Un pensamiento en “Enseñanzas de Cristo sobre la pobreza y el desprendimiento

  1. Francisco Z, Lantos

    SOBRE LA POBREZA

    Una persona que tenga una fe viva en una religión y realiza su vida con amor dentro de su familia y con la sociedad con la que está relacionada o es un hombre creativo y que obtiene un alimento espiritual a través de practicar su profesión y posee la sensibilidad de disfrutar la alegría con la contemplación de la belleza producida por la Naturaleza, mientras tiene lo justo y necesario para satisfacer las necesidades materiales de su cuerpo no se siente pobre aún al no poseer propiedades y comodidades físicas tales como viviendas inteligentes equipadas con ordenadores, aire acondicionado, garaje para su coche, ni poseen trajes, camisas zapatos a la última moda, los que hoy, en los países así llamados desarrollados la gente considera indispensable para obtener sus felicidades, pero una vez satisfechas sus aspiraciones económicas quedan desilusionados estando obligados a observar que la deseosa felicidad se está alejando, sin reconocer que la causa de esta contradicción es la degeneración de la parte espiritual de su naturaleza psico-somática que le imposibilita a encontrar felicidad en los valores espirituales, morales y culturales que sin embargo, es gratuita y no hace daño a la Naturaleza.
    Los hombres espiritualmente vacíos de estas sociedades de los países económicamente desarrollados con su falsa jerarquía de valores, ven a la gente de los países en desarrollo y “subdesarrollados” pobres y como además de poder mantener el nivel de vida alcanzado aquí tienen que extender el mercado para sus productos, están intentando ayudarles económicamente para vencer la “pobreza” y “mejorar” el nivel de vida de acuerdo con sus jerarquías de valores, sin darse cuenta que con esta intervención sólo lograrían debilitar la fe en sus religiones y actividades espirituales, culturales y costumbres, en las que aún están encontrando felicidad gratuita, cambiando esta actitud hacia la vida y sus justas jerarquías de valores sin la posibilidad de satisfacer económicamente las nuevas demandas materialistas que crecerán más rápidamente que la capacidad económicamente necesitada en su realización.
    Además, si por un milagro lográramos introducir y extender el modo de vida de los países así llamados desarrollados que hoy representa sólo el 25-30% de la población del mundo y llevar el consumo de energía allí también a nuestro nivel, esto podría significar una media de 4-5 veces más consumo de energía por persona de lo normal y necesitado por nuestra naturaleza psico-somática a la que si multiplicamos con el antinatural crecimiento de la población del mundo que según las estimaciones de las Naciones Unidas para el año 2050 puede alcanzar la cifra de 10.000 millones, lo que comparándolo con la población del mundo en la época de Jesucristo, que era de 200 millones, significaría 50 veces más población del mundo que multiplicando por 4-5 (anormal crecimiento del consumo de energía por persona)= 200-250 veces más consumo de energía que existía en nuestro planeta en la época de Jesucristo.

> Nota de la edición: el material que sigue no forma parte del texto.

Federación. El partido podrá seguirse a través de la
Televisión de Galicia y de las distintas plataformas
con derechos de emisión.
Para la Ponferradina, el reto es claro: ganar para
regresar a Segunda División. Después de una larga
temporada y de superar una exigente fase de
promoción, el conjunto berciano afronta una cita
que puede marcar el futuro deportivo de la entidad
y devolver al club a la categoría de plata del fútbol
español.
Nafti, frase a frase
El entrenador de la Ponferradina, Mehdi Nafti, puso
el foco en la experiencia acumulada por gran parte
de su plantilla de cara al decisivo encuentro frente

Basado en nuestra experiencia directa de las contaminaciones de agua, aire y tierra, del cambio climático, la destrucción de la capa de ozono y la diversidad biológica, desastres naturales, nuevos tipos de enfermedades, etc., que hoy aún ni hemos llegado a la mitad que llegaríamos tener con esta política en el año 2050, creo que está dramáticamente demostrado la falsedad de este tipo de ayuda para vencer la pobreza en nuestro planeta, al contrario, si esto hubiera sido posible realizar, la destrucción inimaginable de nuestro planeta sería inevitable.

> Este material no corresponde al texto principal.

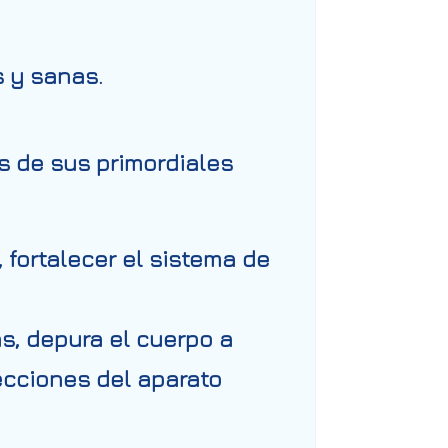
s y sanas.
s de sus primordiales
 fortalecer el sistema de
as, depura el cuerpo a
ecciones del aparato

    Para evitar esta catástrofe tenemos que reconocer que por no satisfacer las intrínsecas necesidades de la parte espiritual de nuestra naturaleza psico-somática, somos nosotros los pobres y los que necesitan ayuda y los que podríamos aprender de los países económicamente subdesarrollados donde aún existe el justo equilibrio entre la parte espiritual e instintiva de nuestra naturaleza especial humana, estudiando el modo de vida de ellos y ver la posibilidad de como restablecer aquí este modo de vida perdido.